The mirage of government jobs
Once a status symbol, government jobs have been shrinking at a fast rate.
Government jobs are perhaps one of the most coveted things in India, a status symbol for a certain class of people. Competitive exams like that of UPSC (Union Public Service Commission) have created a cottage industry of coaching centres, churning out masses of people who appear for these examinations. Apart from the civil services, defence and central police organisation, there are also public sector undertakings (PSUs) that offer a different outlet to people.
Why are government jobs so coveted? Because they offer a sense of security, particularly in uncertain times. In a third world country like India, this sense of security is important. It changes how people see you, your marriage prospects, and so on.
Before liberalisation in the 1990s, government jobs reigned supreme. While the private sector was around, it could never match the benefits of a government job. Liberalisation in the 90s offered a new promise and captured the imagination of a generation tired of the staid and slow progress. It brought about changes that were celebrated then but have lost their sheen since.
The 2008 crisis in the world economy put brakes on that imagination. As the job market started displaying uncertainties again, the desire of government jobs came back with a vengeance.
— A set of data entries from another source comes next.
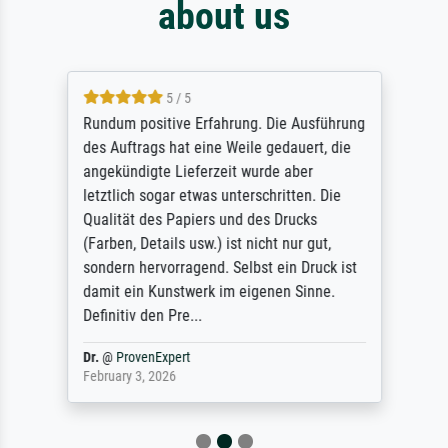
about us
5 / 5
Rundum positive Erfahrung. Die Ausführung
des Auftrags hat eine Weile gedauert, die
angekündigte Lieferzeit wurde aber
letztlich sogar etwas unterschritten. Die
Qualität des Papiers und des Drucks
(Farben, Details usw.) ist nicht nur gut,
sondern hervorragend. Selbst ein Druck ist
damit ein Kunstwerk im eigenen Sinne.
Definitiv den Pre...
Dr.
@
ProvenExpert
February 3, 2026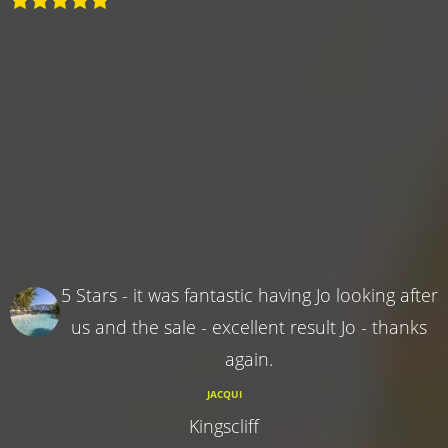
5 Stars - it was fantastic having Jo looking after
us and the sale - excellent result Jo - thanks
again.
JACQUI
Kingscliff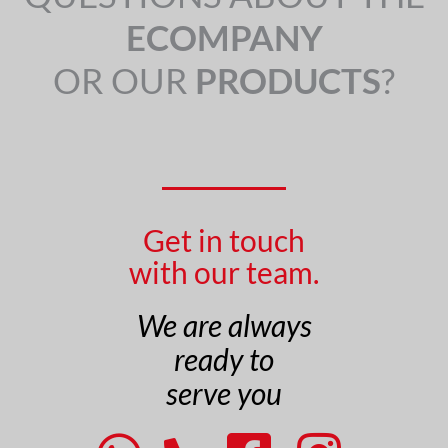
ECOMPANY
OR OUR
PRODUCTS
?
Get in touch
with our team.
We are always
ready to
serve you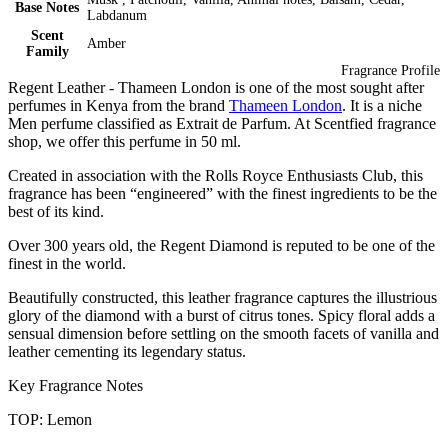
Base Notes
Labdanum
Scent
Amber
Family
Fragrance Profile
Regent Leather - Thameen London is one of the most sought after
perfumes in Kenya from the brand
Thameen London
. It is a niche
Men perfume classified as Extrait de Parfum. At Scentfied fragrance
shop, we offer this perfume in 50 ml.
Created in association with the Rolls Royce Enthusiasts Club, this
fragrance has been “engineered” with the finest ingredients to be the
best of its kind.
Over 300 years old, the Regent Diamond is reputed to be one of the
finest in the world.
Beautifully constructed, this leather fragrance captures the illustrious
glory of the diamond with a burst of citrus tones. Spicy floral adds a
sensual dimension before settling on the smooth facets of vanilla and
leather cementing its legendary status.
Key Fragrance Notes
TOP: Lemon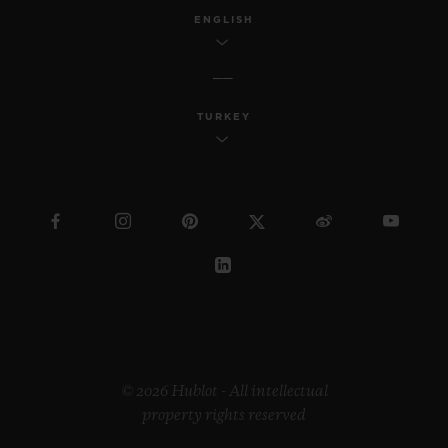
ENGLISH
TURKEY
© 2026 Hublot - All intellectual
property rights reserved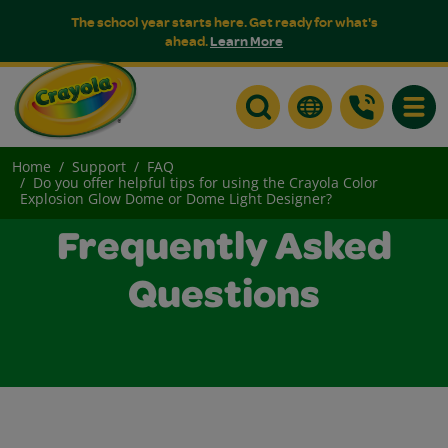
The school year starts here. Get ready for what's
ahead.
Learn More
Toggle
Home
Support
FAQ
Do you offer helpful tips for using the Crayola Color
Explosion Glow Dome or Dome Light Designer?
Frequently Asked
Questions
Nowadays, news reports of a huge number of people applying for whichever government job is advertised have become common, whenever it is advertised. There was even an instance of people with PhDs applying for the post of a sweeper. This is, perhaps, the best indication of uncertain times.
It has been argued in some quarters that this may be because population growth in India makes it impossible to provide enough jobs for people. But perhaps the greater question is whether government jobs have grown as well. The answer to that is that they have not.
According to Himanshu, an economist at Jawaharlal Nehru University (JNU), government jobs have actually shrunk. In the last 20 to 30 years, over a million government jobs have been lost, he said. Thus, while the number of people wanting government jobs has increased exponentially, the number of jobs they can apply for has decreased.
Further compounding the situation, the government is also not actively trying to fill vacancies. Every year, several positions are left vacant. According to Jayati Ghosh, economist and professor at JNU, there are 2.4 million vacancies in the central government jobs that have not been filled. She estimates there would be several more vacancies if state governments are also included.
There is no doubt that the job scenario is really bad in the country. The NSSO job survey which was leaked painted a bleak picture. The Narendra Modi government is not ready to admit that demonetisation had an adverse impact on the job market in India.
A video went viral earlier this month, in which an employee of Bharat Sanchar Nigam Limited, a PSU, was seen crying because salaries were not paid on time. According to media reports, the company is struggling to pay salaries on time and was forced to take out loans. This was once a very profitable company. Many PSUs are similarly facing problems. The biggest example is Air India.
While the desire for government jobs is stronger than ever now, in reality there not that many for people anymore. The crisis of government jobs reflects a larger one of jobs in India.